Political instability, as well as the aging of the population due to the one-child policy, may put a halt to China’s impressive economic growth in the coming decades.  The threat of this happening is significant but largely ignored in America where many fear that China will overtake the US economically and geopolitically by mid-century.  While some might welcome attempts to liberalize Chinese society and bring down the communists, people should be aware that the consequences of a revolutionary movement could be disastrous in terms of lives lost and the destabilization of the global economy.  If democracy emerges in China or other Asian countries one hopes that it will be the result of a peaceful process much like the velvet revolutions that occured in Eastern Europe at the end of the Cold War rather than a bloodbath.

Religion and the Opposition Movement in Iran

December 28, 2009

Yesterday, protests by the opposition movement against the authorities took place all over Iran.  The government responded by ordering the police to shoot at protesters, according to eyewitness accounts; members of the pro-government bajij militia also reportedly attacked protesters.  Opposition leaders were intimidated or arrested, including Ibrahami Yazdi, who heads a banned political party, and Ali Moussavi, the nephew of Ali Moussavi, President Mahmoud Ahmadinejad’s main opponent in the presidential election earlier this year, was reportedly assassinated.  The protests and the government crackdown took place on Ashura, one of the holiest days for Shiite Muslims, during which killing is normally forbidden even during wartime.  Sunday was also the seventh day since the death of Grand Ayatollah Hossein Ali Montazeri, a founding father of the Islamic Republic who subsequently lashed out against the theocratic regime for violating human rights and Islamic religious principles; a fact that had symbolic significance for those of the Shiite faith.  Other opposition figures, including Mehdia Karroubi, have also used religion as a weapon against the powers that be, accusing them of acting in a way that is contrary to the teachings of the Koran.
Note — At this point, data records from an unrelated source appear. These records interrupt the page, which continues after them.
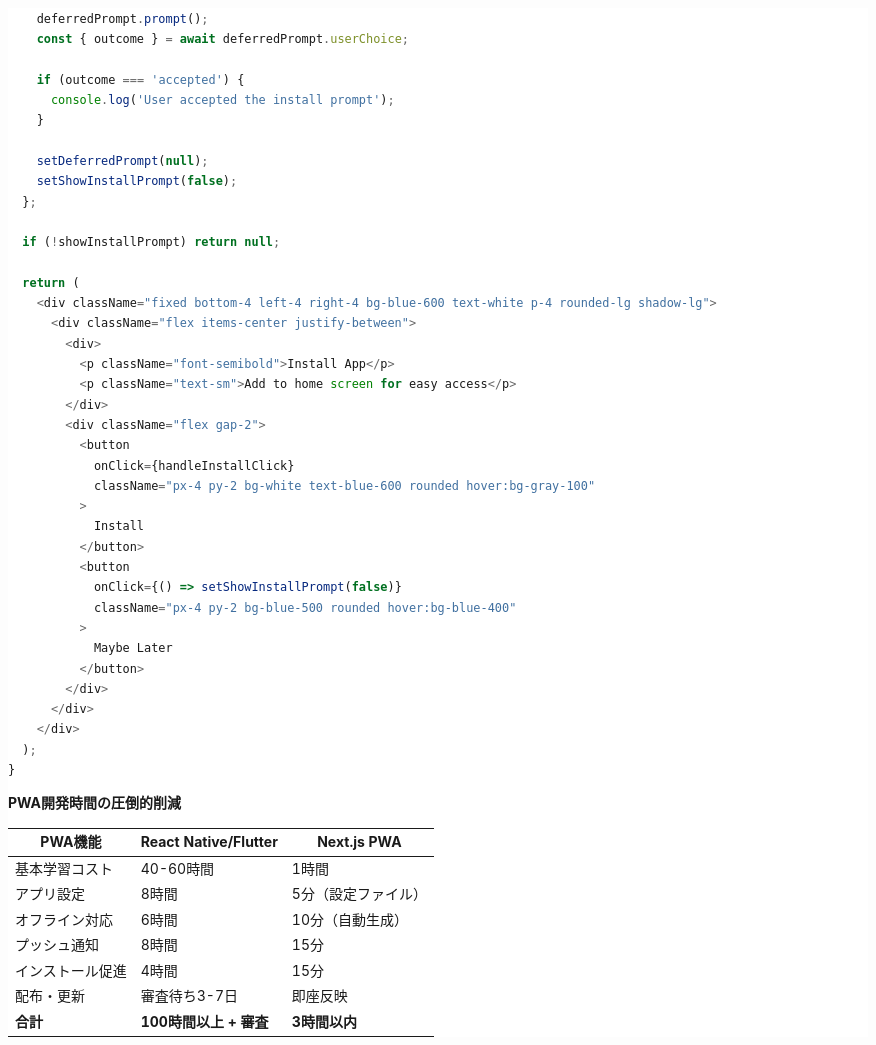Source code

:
 ```javascript
    deferredPrompt.prompt();
    const { outcome } = await deferredPrompt.userChoice;

    if (outcome === 'accepted') {
      console.log('User accepted the install prompt');
    }

    setDeferredPrompt(null);
    setShowInstallPrompt(false);
  };

  if (!showInstallPrompt) return null;

  return (
    <div className="fixed bottom-4 left-4 right-4 bg-blue-600 text-white p-4 rounded-lg shadow-lg">
      <div className="flex items-center justify-between">
        <div>
          <p className="font-semibold">Install App</p>
          <p className="text-sm">Add to home screen for easy access</p>
        </div>
        <div className="flex gap-2">
          <button
            onClick={handleInstallClick}
            className="px-4 py-2 bg-white text-blue-600 rounded hover:bg-gray-100"
          >
            Install
          </button>
          <button
            onClick={() => setShowInstallPrompt(false)}
            className="px-4 py-2 bg-blue-500 rounded hover:bg-blue-400"
          >
            Maybe Later
          </button>
        </div>
      </div>
    </div>
  );
}
```

**PWA開発時間の圧倒的削減**

| PWA機能 | React Native/Flutter | Next.js PWA |
|---------|---------------------|--------------|
| 基本学習コスト | 40-60時間 | 1時間 |
| アプリ設定 | 8時間 | 5分（設定ファイル） |
| オフライン対応 | 6時間 | 10分（自動生成） |
| プッシュ通知 | 8時間 | 15分 |
| インストール促進 | 4時間 | 15分 |
| 配布・更新 | 審査待ち3-7日 | 即座反映 |
| **合計** | **100時間以上 + 審査** | **3時間以内** |
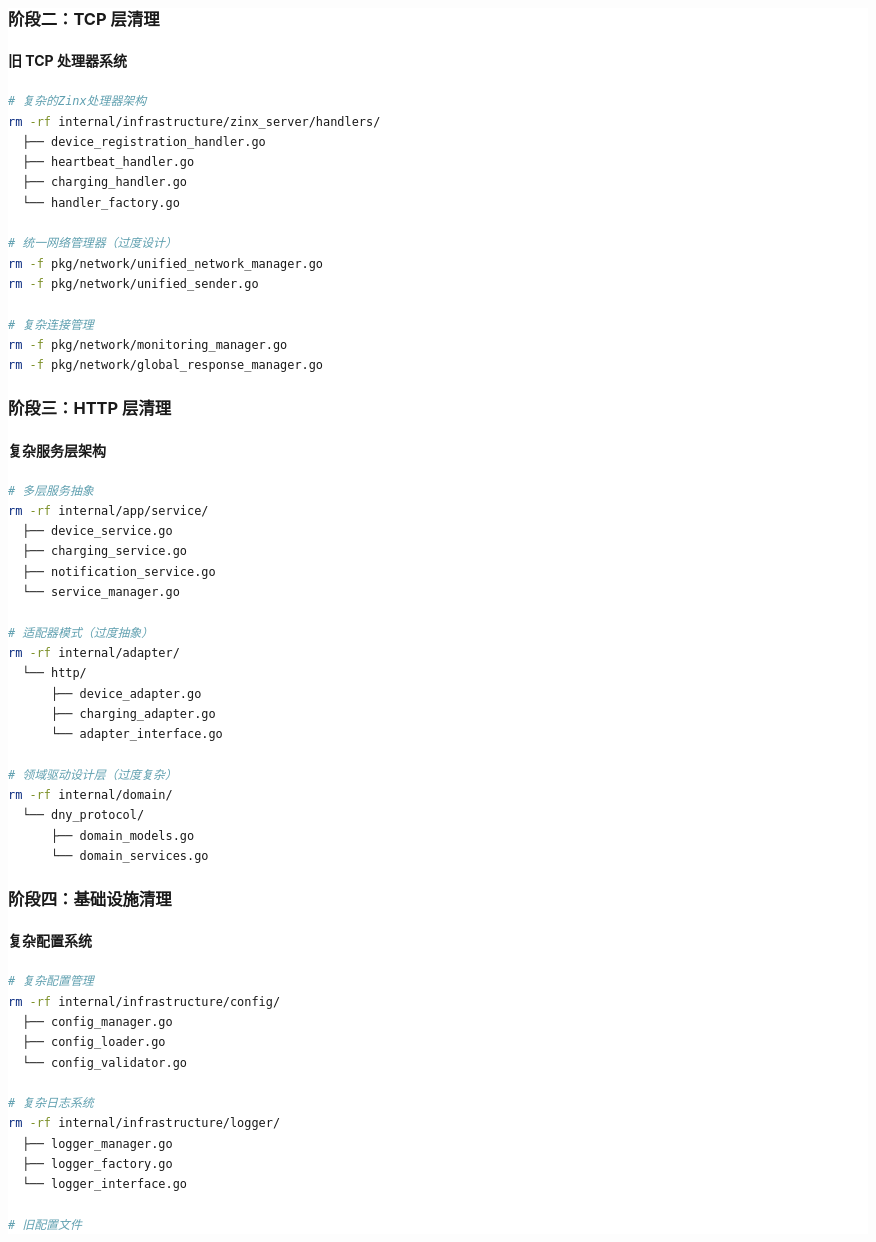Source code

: ### 阶段二：TCP 层清理

#### 旧 TCP 处理器系统

```bash
# 复杂的Zinx处理器架构
rm -rf internal/infrastructure/zinx_server/handlers/
  ├── device_registration_handler.go
  ├── heartbeat_handler.go
  ├── charging_handler.go
  └── handler_factory.go

# 统一网络管理器（过度设计）
rm -f pkg/network/unified_network_manager.go
rm -f pkg/network/unified_sender.go

# 复杂连接管理
rm -f pkg/network/monitoring_manager.go
rm -f pkg/network/global_response_manager.go
```

### 阶段三：HTTP 层清理

#### 复杂服务层架构

```bash
# 多层服务抽象
rm -rf internal/app/service/
  ├── device_service.go
  ├── charging_service.go
  ├── notification_service.go
  └── service_manager.go

# 适配器模式（过度抽象）
rm -rf internal/adapter/
  └── http/
      ├── device_adapter.go
      ├── charging_adapter.go
      └── adapter_interface.go

# 领域驱动设计层（过度复杂）
rm -rf internal/domain/
  └── dny_protocol/
      ├── domain_models.go
      └── domain_services.go
```

### 阶段四：基础设施清理

#### 复杂配置系统

```bash
# 复杂配置管理
rm -rf internal/infrastructure/config/
  ├── config_manager.go
  ├── config_loader.go
  └── config_validator.go

# 复杂日志系统
rm -rf internal/infrastructure/logger/
  ├── logger_manager.go
  ├── logger_factory.go
  └── logger_interface.go

# 旧配置文件
```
The events yesterday could have two important implications for the conflict between government and anti-government forces.  One is that the violent stifling of dissent by Ayatollah Khamenei against unarmed protesters, especially during religious holidays, could anger traditional religious conservatives enough to actively join the opposition movement, which would add to its size and diversify its demographic makeup.  A second important development is that some police officers refused to suppress the protesters, and one even wore a purple armband to indicate his support for their cause.; if more members of the security forces refuse to fight, or if they side with those who oppose the government, it could seriously hinder the ability of the regime to maintain its hold on power.

The fact that many Iranians have recently been shouting “Death to Khamenei” rather than “Death to America” could spell trouble for Iran’s ruling elite.  It, along with the courage of those who continue to protest despite the crackdown, demonstrates that anti-government sentiment runs deep among some elements of Iranian society.  But whether they will be able to affect political change in their country and compel liberalization is highly uncertain.

The Life and Death of Ayatollah Montazeri

December 21, 2009

Yesterday, Iranian Grand Ayatollah Hossein Ali Montazeri died of heart failure while sleeping at his home in Qum.  He was a vociferous critic of Iran’s ruling elite even though he was one of the founders of the Islamic Republic, and his funeral reportedly drew hundreds of thousands of mourners at a time when the Iranian regime is trying to suppress an opposition movement that gathered force earlier this year after allegations of widespread fraud surrounding the reelection of Iranian President Mahmoud were publicized.

The story of the deceased cleric’s later years is emblematic of the rift between reformers and hardliners in Iran.  In an article published today in the New York Times, Robert Worth discusss Mr. Montazeri’s interesting life and the implications of his death, and the piece is worth reading for anyone interested in the conflict between pro-government and opposition forces in the Islamic Republic.